Studio album by Lost Frequencies
- Released: 21 October 2016
- Recorded: 2014–16
- Genre: Deep house; tropical house;
- Length: 49:03
- Label: Ultra; Armada;
- Producer: Felix De Laet;

Lost Frequencies chronology
| Feelings (2014) | Less Is More (2016) | Alive and Feeling Fine (2019) |

Singles from Less Is More
- "Are You with Me" Released: 24 October 2014; "Reality" Released: 24 May 2015; "Beautiful Life" Released: 3 June 2016; "What Is Love 2016" Released: 7 October 2016; "All or Nothing" Released: 17 February 2017; "Here with You" Released: 30 June 2017;

= Less Is More (Lost Frequencies album) =

Less Is More is the debut studio album by Belgian DJ and record producer Lost Frequencies. It was released on 21 October 2016, by Lost & Cie under exclusive license to Armada Music and Ultra Music. The album was shortlisted by IMPALA (The Independent Music Companies Association) for the Album of the Year Award 2016, which rewards on a yearly basis the best album released on an independent European label.

==Singles==
"Are You with Me" was released as the first single on 26 January 2015. "Reality" (featuring Janieck Devy) was released as the second single on 24 May 2015. "Beautiful Life" (featuring Sandro Cavazza) was released as the third single on 3 June 2016. "What Is Love 2016" was released as the fourth single on 7 October 2016. "All or Nothing" (featuring Axel Ehnström) was released as the fifth single on 17 February 2017. "Here with You" was released as the sixth single on 30 June 2017.

== Track listing ==

=== Initial release ===

| No. | Title | Length |
|---|---|---|
| 1. | "All or Nothing" (featuring Axel Ehnström) | 2:37 |
| 2. | "What Is Love 2016" | 3:08 |
| 3. | "Beautiful Life" (featuring Sandro Cavazza) | 2:41 |
| 4. | "Sky Is the Limit" (featuring Jake Reese) | 2:27 |
| 5. | "Reality" (featuring Janieck Devy) | 2:38 |
| 6. | "Dance with Me" | 3:57 |
| 7. | "In Too Deep" | 3:54 |
| 8. | "Dying Bird" (featuring Joakim Wilow) | 3:08 |
| 9. | "Funky'n Brussels" | 3:01 |
| 10. | "Send Her My Love" | 3:38 |
| 11. | "Lift Me Up" (featuring Nick Schilder) | 3:12 |
| 12. | "Are You with Me" | 2:18 |
| 13. | "St. Peter" | 3:29 |
| 14. | "Selfish Love" | 3:40 |
| 15. | "Footsteps in the Night" | 4:24 |
| Total length: |  | 49:03 |

=== Deluxe edition ===

| No. | Title | Length |
|---|---|---|
| 16. | "What Goes Around Comes Around" (bonus track) | 3:11 |
| 17. | "Here with You" (bonus track, with Netsky) | 3:33 |
| Total length: |  | 55:04 |

=== Japan bonus tracks ===
Source:

18. Anymore (Lost Frequencies remix, original by Alphabet featuring RC)

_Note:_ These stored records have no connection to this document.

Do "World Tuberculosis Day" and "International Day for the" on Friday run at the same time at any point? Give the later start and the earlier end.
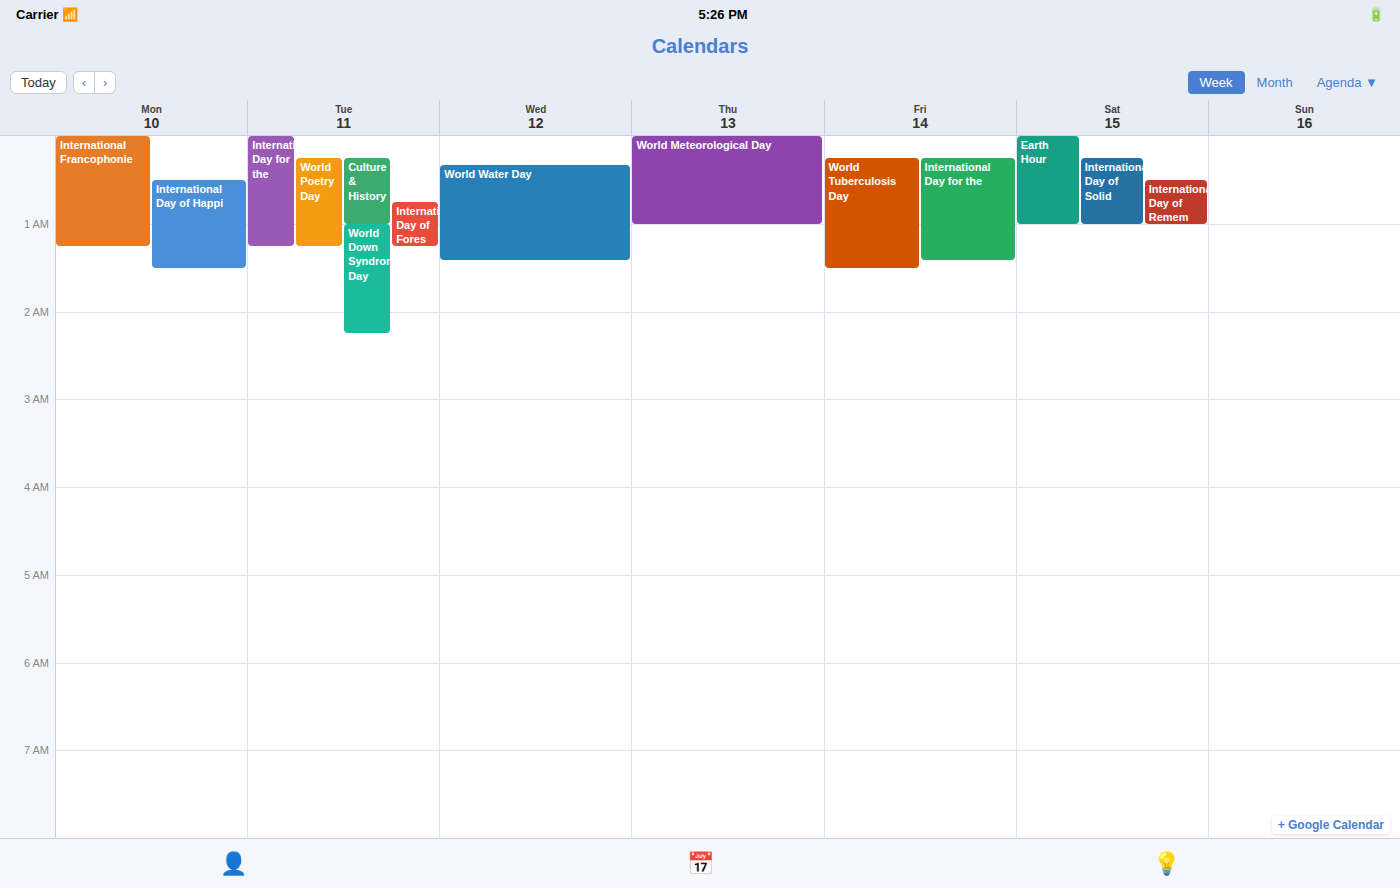
"International Day for the" runs 12:15 AM to 1:25 AM, inside "World Tuberculosis Day" -- they overlap.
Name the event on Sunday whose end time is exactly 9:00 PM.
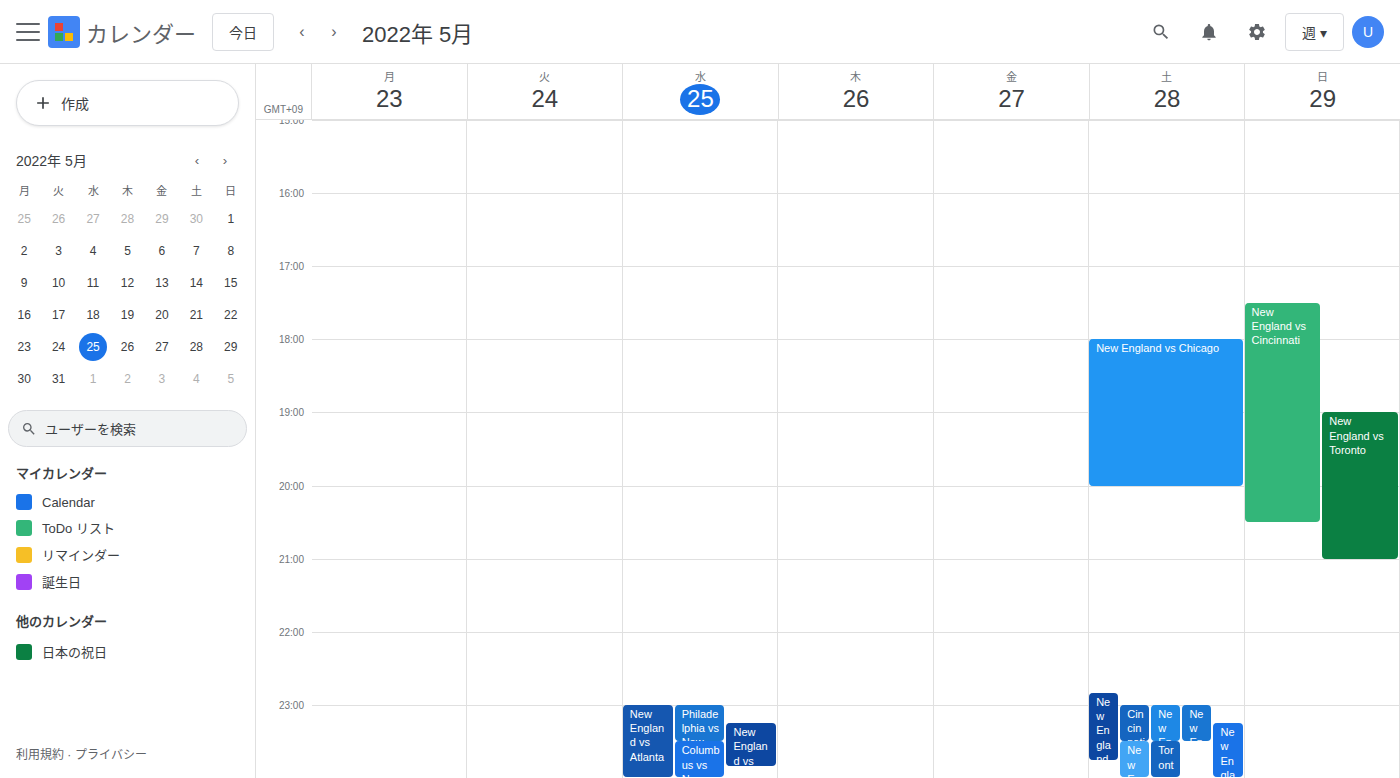
"New England vs Toronto"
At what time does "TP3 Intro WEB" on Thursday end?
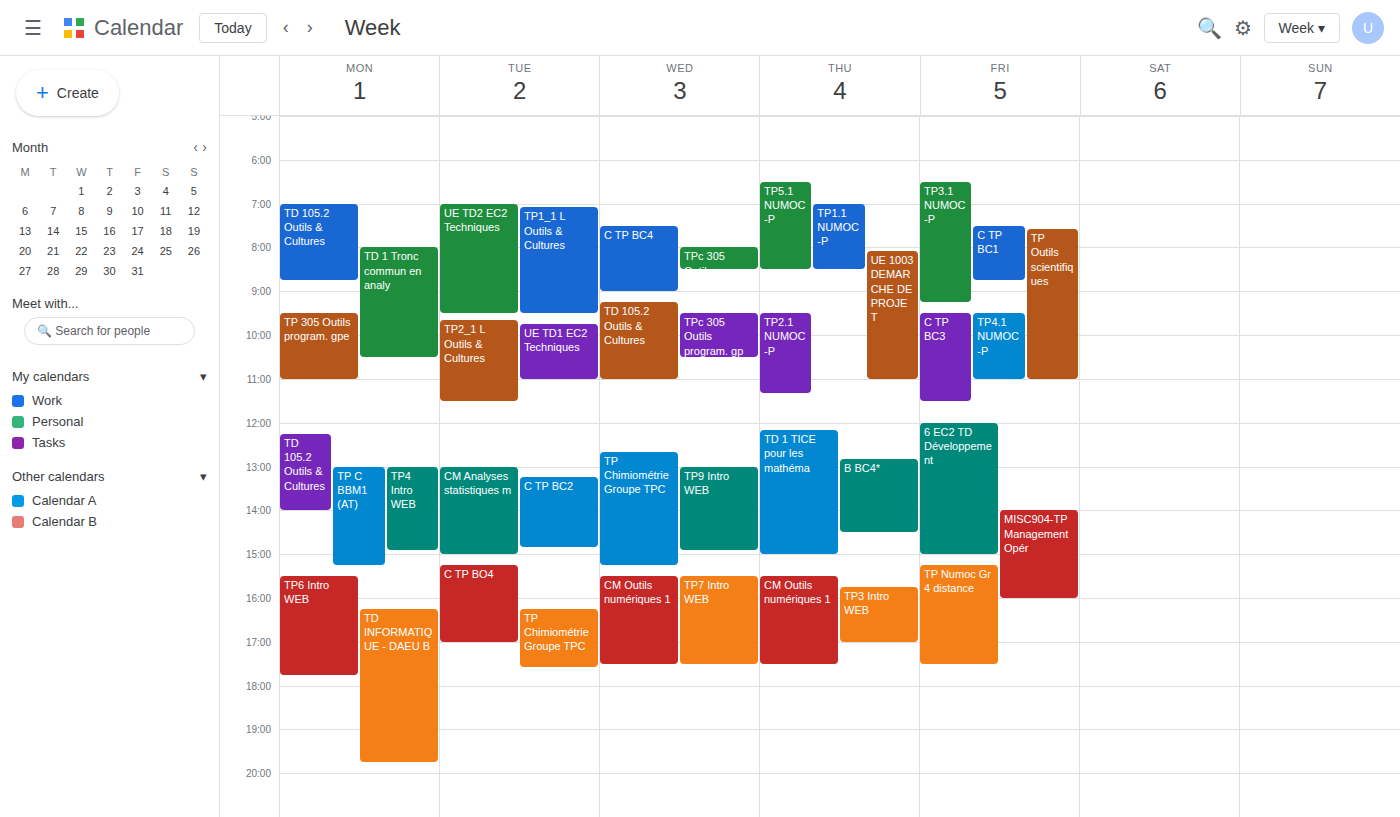
5:00 PM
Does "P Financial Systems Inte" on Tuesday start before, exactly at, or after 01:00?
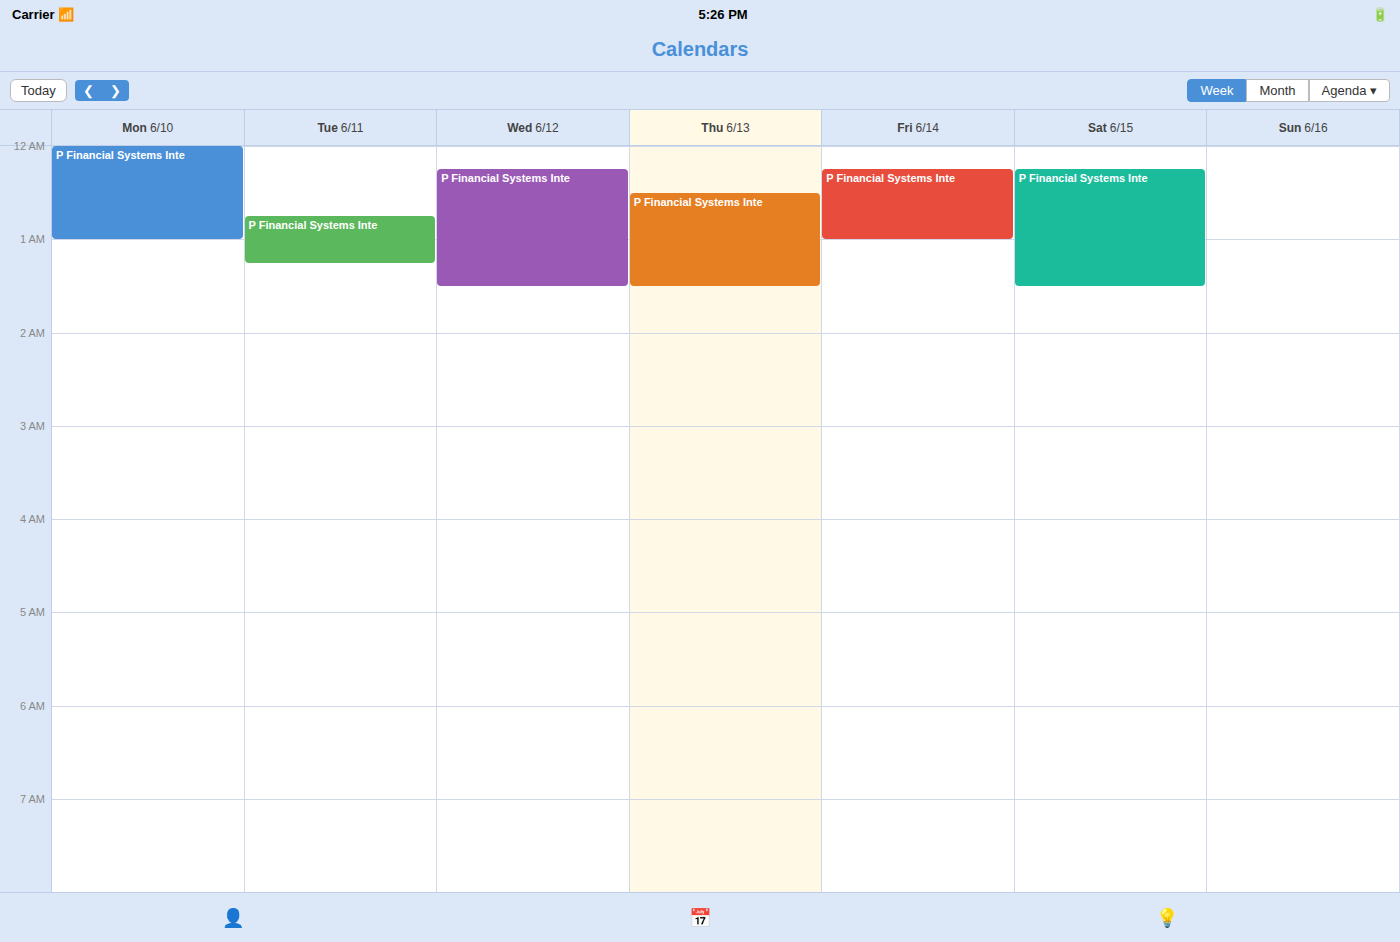
00:45 -- before 01:00, 15 minutes above the 01:00 line.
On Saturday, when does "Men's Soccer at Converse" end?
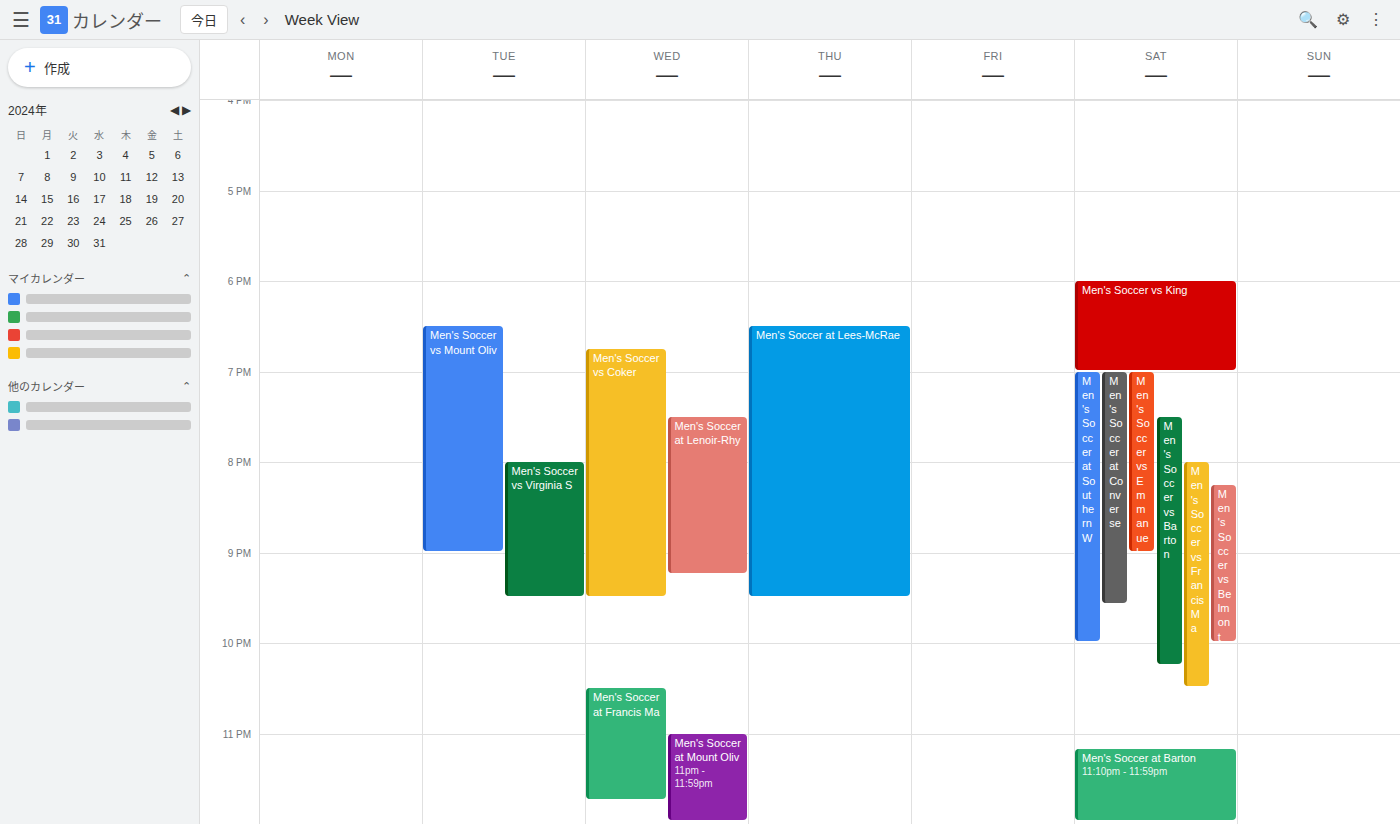
21:35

19. All You Need (Lost Frequencies remix, original by Y.V.E. 48)

20. Liberty City (Lost Frequencies remix, original by Krono)

=== Belgium bonus tracks ===
21. Run (Lost Frequencies remix, original by Emma Bale)

=== 2017 Alternate deluxe edition ===
This version features Lost Frequencies remixed all 17 of his tracks.

==Charts==

===Weekly charts===

| Chart (2016) | Peak position |
|---|---|
| Belgian Albums (Ultratop Flanders) | 3 |
| Belgian Albums (Ultratop Wallonia) | 10 |
| Dutch Albums (Album Top 100) | 40 |
| French Albums (SNEP) | 108 |
| Swiss Albums (Schweizer Hitparade) | 48 |

===Year-end charts===

| Chart (2016) | Position |
|---|---|
| Belgian Albums (Ultratop Flanders) | 52 |
| Belgian Albums (Ultratop Wallonia) | 99 |

| Chart (2017) | Position |
|---|---|
| Belgian Albums (Ultratop Flanders) | 101 |
| Belgian Albums (Ultratop Wallonia) | 157 |

==Certifications==

| Region | Certification | Certified units/sales |
| Denmark (IFPI Danmark) | Gold | 10,000^{‡} |
| France (SNEP) | Gold | 50,000^{‡} |
| Italy (FIMI) | Gold | 25,000^{‡} |
| New Zealand (RMNZ) | Platinum | 15,000^{‡} |
^{‡} Sales+streaming figures based on certification alone.